Records provided Start Marker

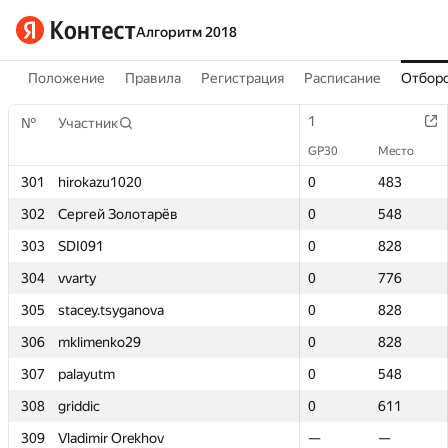
Алгоритм 2018
Положение
Правила
Регистрация
Расписание
Отборо
1
1
№
№
Участник
Участник
GP30
GP30
Место
Место
301
301
hirokazu1020
hirokazu1020
0
0
483
483
302
302
Сергей Золотарёв
Сергей Золотарёв
0
0
548
548
303
303
SDI091
SDI091
0
0
828
828
304
304
vvarty
vvarty
0
0
776
776
305
305
stacey.tsyganova
stacey.tsyganova
0
0
828
828
306
306
mklimenko29
mklimenko29
0
0
828
828
307
307
palayutm
palayutm
0
0
548
548
308
308
griddic
griddic
0
0
611
611
309
309
Vladimir Orekhov
Vladimir Orekhov
—
—
—
—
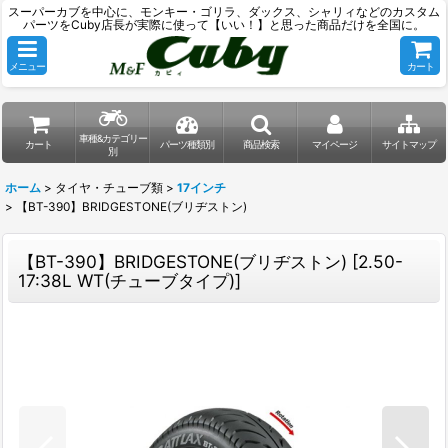
スーパーカブを中心に、モンキー・ゴリラ、ダックス、シャリィなどのカスタム
パーツをCuby店長が実際に使って【いい！】と思った商品だけを全国に。
メニュー
カート
車種&カテゴリー
カート
パーツ種類別
商品検索
マイページ
サイトマップ
別
ホーム
>
タイヤ・チューブ類
>
17インチ
>
【BT-390】BRIDGESTONE(ブリヂストン)
【BT-390】BRIDGESTONE(ブリヂストン)
[
2.50-
17:38L WT(チューブタイプ)
]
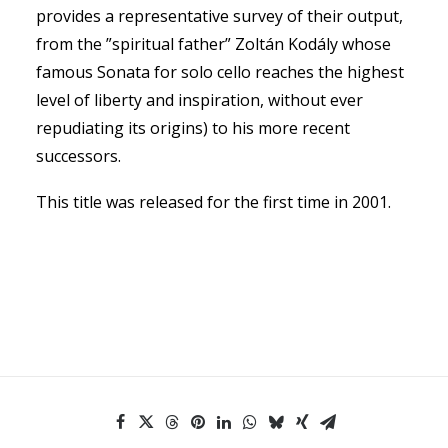
provides a representative survey of their output,
from the ”spiritual father” Zoltán Kodály whose
famous Sonata for solo cello reaches the highest
level of liberty and inspiration, without ever
repudiating its origins) to his more recent
successors.
This title was released for the first time in 2001.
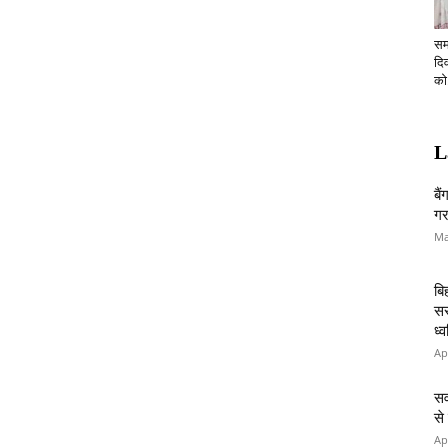
सम
दि
को.
L
बै
गर
Ma
बि
सर
ध्
Ap
सव
से
Ap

Records provided End Marker

Task directions
Copy out all of the material above, swapping in "Игрок" wherever "Участник" appears and changing nothing else. Leave out the pictures.

Reply
Алгоритм 2018
Положение
Правила
Регистрация
Расписание
Отборо
1
1
№
№
Игрок
Игрок
GP30
GP30
Место
Место
301
301
hirokazu1020
hirokazu1020
0
0
483
483
302
302
Сергей Золотарёв
Сергей Золотарёв
0
0
548
548
303
303
SDI091
SDI091
0
0
828
828
304
304
vvarty
vvarty
0
0
776
776
305
305
stacey.tsyganova
stacey.tsyganova
0
0
828
828
306
306
mklimenko29
mklimenko29
0
0
828
828
307
307
palayutm
palayutm
0
0
548
548
308
308
griddic
griddic
0
0
611
611
309
309
Vladimir Orekhov
Vladimir Orekhov
—
—
—
—
スーパーカブを中心に、モンキー・ゴリラ、ダックス、シャリィなどのカスタム
パーツをCuby店長が実際に使って【いい！】と思った商品だけを全国に。
メニュー
カート
車種&カテゴリー
カート
パーツ種類別
商品検索
マイページ
サイトマップ
別
ホーム
>
タイヤ・チューブ類
>
17インチ
>
【BT-390】BRIDGESTONE(ブリヂストン)
【BT-390】BRIDGESTONE(ブリヂストン)
[
2.50-
17:38L WT(チューブタイプ)
]
provides a representative survey of their output,
from the ”spiritual father” Zoltán Kodály whose
famous Sonata for solo cello reaches the highest
level of liberty and inspiration, without ever
repudiating its origins) to his more recent
successors.
This title was released for the first time in 2001.
सम
दि
को.
L
बै
गर
Ma
बि
सर
ध्
Ap
सव
से
Ap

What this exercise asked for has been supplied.